(Excerpted data Opens)
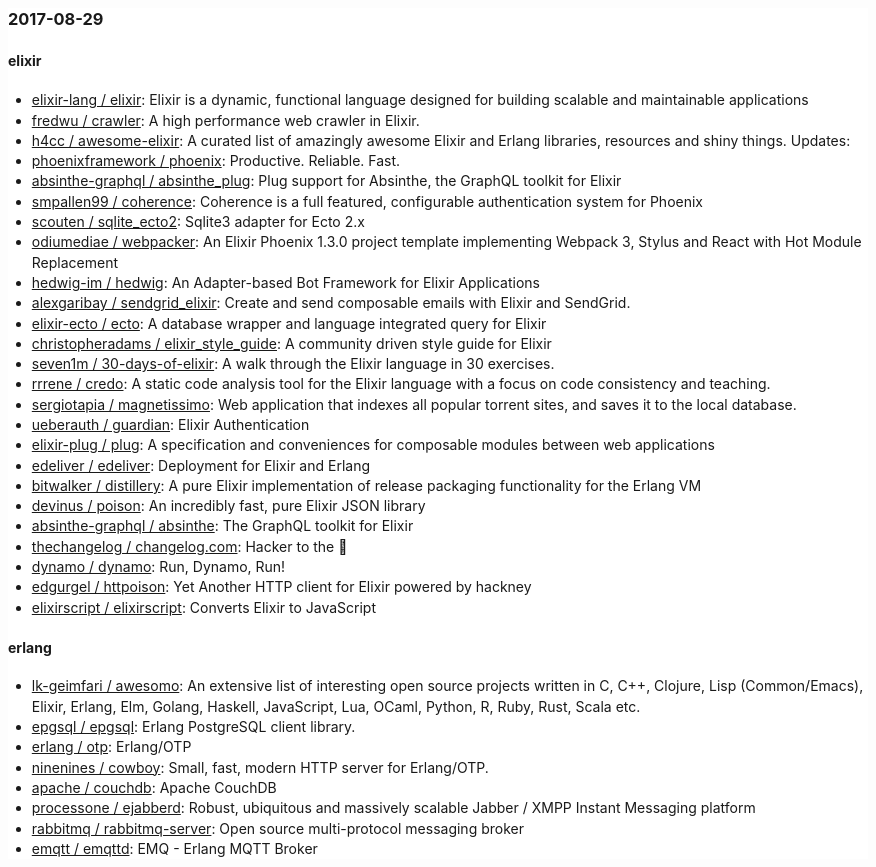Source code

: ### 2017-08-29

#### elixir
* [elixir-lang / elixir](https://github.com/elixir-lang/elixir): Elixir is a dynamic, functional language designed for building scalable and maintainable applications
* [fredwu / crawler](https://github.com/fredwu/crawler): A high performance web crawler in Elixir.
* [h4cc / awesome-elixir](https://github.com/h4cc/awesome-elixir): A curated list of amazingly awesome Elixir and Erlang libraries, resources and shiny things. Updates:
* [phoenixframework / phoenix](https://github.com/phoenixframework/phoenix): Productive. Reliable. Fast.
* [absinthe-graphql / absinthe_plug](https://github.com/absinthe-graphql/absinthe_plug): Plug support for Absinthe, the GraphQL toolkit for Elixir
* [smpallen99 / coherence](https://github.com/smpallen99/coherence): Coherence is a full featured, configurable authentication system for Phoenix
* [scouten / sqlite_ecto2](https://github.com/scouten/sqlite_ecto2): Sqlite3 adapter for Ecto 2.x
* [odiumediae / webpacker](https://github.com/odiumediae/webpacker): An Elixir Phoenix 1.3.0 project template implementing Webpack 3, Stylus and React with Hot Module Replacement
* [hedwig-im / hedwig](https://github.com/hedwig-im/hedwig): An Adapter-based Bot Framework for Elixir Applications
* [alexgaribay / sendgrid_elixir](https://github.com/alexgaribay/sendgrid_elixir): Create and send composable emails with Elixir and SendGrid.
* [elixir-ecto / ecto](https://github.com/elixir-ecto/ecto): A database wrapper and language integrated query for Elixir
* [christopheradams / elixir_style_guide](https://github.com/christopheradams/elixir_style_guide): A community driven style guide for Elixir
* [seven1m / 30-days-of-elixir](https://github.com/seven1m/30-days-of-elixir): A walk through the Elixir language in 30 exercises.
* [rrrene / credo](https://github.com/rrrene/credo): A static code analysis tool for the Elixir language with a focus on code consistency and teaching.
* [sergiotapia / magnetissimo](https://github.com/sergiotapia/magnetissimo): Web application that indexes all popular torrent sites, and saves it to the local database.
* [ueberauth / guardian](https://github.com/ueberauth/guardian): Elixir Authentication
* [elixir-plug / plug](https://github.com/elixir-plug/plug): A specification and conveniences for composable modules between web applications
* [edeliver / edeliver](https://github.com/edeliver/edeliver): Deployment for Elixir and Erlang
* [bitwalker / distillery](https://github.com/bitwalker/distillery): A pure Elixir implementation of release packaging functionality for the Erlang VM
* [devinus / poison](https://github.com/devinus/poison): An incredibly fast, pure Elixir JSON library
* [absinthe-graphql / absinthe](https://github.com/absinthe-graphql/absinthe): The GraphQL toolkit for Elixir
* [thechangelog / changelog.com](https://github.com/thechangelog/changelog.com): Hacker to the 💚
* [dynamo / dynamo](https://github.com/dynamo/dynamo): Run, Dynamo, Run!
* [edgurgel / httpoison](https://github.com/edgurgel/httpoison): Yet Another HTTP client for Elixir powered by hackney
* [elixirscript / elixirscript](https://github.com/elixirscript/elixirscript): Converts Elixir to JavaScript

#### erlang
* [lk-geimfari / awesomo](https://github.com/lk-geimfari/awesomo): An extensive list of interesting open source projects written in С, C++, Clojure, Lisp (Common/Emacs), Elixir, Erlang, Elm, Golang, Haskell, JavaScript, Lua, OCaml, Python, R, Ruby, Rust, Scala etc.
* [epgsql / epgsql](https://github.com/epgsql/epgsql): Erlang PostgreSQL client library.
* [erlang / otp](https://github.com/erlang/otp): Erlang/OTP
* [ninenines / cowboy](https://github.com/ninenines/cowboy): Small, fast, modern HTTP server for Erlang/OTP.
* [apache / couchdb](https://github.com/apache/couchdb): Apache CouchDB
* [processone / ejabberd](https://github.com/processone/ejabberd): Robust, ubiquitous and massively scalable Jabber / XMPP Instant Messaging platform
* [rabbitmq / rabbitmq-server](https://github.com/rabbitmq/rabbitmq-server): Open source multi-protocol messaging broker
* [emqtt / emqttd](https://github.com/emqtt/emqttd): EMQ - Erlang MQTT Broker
(Excerpted data Closes)
(Excerpted data Opens)
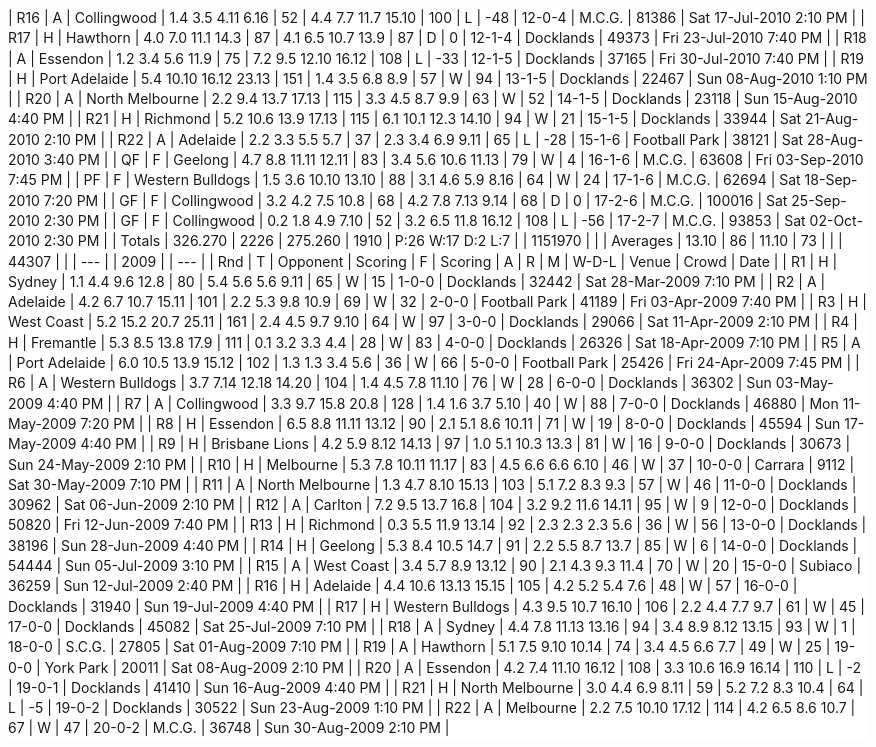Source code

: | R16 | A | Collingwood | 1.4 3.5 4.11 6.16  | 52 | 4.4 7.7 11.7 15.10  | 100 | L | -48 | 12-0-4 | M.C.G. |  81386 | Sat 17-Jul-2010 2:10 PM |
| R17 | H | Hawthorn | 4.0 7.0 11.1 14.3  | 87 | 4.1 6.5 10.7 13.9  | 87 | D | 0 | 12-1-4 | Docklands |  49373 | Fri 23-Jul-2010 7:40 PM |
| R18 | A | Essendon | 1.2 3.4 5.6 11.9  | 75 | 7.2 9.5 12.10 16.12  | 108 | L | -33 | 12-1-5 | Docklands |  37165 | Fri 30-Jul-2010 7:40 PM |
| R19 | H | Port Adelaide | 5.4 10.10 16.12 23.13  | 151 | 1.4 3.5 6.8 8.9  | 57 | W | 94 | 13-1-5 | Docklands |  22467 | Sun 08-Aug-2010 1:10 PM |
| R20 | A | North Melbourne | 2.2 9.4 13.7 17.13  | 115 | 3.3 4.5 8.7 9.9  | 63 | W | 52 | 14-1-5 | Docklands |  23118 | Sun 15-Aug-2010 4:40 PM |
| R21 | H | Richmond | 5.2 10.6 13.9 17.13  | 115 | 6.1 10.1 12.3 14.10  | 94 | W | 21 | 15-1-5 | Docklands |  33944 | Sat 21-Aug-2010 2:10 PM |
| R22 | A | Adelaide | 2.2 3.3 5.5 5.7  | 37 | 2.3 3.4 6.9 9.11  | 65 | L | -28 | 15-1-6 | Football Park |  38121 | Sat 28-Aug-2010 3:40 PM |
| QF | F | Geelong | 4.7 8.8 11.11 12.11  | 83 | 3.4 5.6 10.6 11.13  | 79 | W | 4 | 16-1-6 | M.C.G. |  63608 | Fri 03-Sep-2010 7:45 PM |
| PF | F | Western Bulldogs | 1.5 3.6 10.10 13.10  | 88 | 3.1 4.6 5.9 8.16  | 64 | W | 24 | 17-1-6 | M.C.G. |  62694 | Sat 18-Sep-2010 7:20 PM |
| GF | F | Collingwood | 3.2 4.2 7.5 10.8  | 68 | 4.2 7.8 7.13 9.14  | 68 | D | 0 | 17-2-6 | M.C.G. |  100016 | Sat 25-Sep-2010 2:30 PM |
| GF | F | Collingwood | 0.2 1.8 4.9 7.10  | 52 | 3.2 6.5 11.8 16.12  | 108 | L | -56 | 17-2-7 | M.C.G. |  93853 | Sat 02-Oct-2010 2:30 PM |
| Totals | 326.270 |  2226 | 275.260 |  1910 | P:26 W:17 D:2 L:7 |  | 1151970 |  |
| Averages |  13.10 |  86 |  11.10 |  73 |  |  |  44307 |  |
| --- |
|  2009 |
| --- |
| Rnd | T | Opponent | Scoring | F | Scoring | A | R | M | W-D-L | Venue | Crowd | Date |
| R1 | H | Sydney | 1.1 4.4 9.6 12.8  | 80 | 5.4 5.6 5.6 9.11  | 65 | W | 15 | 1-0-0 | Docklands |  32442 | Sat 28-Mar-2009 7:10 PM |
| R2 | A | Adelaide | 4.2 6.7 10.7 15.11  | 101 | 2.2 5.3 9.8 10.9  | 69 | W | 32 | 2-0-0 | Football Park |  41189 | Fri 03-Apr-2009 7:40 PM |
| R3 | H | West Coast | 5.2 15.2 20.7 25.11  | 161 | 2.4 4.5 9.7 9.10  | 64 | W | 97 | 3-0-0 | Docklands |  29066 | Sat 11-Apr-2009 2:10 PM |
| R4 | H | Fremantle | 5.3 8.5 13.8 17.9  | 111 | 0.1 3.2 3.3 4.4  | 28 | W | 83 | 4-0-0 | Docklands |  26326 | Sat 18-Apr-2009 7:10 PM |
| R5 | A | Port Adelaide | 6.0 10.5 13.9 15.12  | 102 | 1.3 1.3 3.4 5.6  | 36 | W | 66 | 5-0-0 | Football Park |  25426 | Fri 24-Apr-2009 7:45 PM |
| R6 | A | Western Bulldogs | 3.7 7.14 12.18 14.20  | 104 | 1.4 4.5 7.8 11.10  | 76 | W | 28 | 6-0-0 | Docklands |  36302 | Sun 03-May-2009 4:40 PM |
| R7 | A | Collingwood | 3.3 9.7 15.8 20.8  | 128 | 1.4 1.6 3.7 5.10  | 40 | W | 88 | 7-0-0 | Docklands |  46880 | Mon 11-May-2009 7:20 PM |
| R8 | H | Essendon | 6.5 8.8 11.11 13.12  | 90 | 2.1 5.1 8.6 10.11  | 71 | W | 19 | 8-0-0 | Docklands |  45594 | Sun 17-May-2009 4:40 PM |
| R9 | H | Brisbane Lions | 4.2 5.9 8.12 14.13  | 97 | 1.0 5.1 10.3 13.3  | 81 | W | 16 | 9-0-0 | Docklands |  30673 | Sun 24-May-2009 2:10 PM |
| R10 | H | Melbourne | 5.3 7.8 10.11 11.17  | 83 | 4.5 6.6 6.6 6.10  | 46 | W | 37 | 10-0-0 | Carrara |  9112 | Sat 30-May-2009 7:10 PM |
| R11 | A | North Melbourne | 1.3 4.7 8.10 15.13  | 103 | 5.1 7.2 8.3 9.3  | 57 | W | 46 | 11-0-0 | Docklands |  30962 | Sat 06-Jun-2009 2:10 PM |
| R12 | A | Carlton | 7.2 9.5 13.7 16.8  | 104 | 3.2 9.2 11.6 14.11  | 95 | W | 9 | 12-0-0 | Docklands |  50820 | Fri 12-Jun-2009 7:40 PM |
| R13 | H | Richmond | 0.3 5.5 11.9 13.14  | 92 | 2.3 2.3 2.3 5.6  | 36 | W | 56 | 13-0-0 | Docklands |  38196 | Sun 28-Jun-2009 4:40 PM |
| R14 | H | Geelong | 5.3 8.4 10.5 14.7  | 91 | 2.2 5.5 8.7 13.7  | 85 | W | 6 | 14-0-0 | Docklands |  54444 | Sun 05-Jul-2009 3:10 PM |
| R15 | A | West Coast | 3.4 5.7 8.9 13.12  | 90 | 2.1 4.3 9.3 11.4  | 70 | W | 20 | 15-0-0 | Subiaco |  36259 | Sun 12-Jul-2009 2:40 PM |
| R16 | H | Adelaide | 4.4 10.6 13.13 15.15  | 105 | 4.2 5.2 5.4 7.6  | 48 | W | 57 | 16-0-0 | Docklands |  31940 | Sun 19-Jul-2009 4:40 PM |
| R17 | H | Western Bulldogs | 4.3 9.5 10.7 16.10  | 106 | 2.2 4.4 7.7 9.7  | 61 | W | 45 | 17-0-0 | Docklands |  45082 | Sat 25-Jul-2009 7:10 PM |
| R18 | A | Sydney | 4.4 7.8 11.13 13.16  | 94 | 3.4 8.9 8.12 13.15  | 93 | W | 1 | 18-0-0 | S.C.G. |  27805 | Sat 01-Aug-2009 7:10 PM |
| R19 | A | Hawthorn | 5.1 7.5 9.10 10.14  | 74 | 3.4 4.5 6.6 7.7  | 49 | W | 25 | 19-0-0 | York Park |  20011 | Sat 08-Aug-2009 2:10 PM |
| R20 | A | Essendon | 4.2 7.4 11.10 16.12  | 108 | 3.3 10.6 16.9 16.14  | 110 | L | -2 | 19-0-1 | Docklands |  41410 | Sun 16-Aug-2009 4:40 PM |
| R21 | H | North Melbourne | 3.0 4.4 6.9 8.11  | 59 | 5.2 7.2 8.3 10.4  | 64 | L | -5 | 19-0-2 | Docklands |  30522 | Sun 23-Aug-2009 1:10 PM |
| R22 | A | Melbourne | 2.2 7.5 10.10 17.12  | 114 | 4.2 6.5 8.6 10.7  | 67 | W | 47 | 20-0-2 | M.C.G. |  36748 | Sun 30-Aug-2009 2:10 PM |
(Excerpted data Closes)
▶ _The problem_
Retype the listing lines from the one containing "#### elixir" down to the one containing "crawler in Elixir.", both included, exactly as they appear.

▶ _Response_
#### elixir
* [elixir-lang / elixir](https://github.com/elixir-lang/elixir): Elixir is a dynamic, functional language designed for building scalable and maintainable applications
* [fredwu / crawler](https://github.com/fredwu/crawler): A high performance web crawler in Elixir.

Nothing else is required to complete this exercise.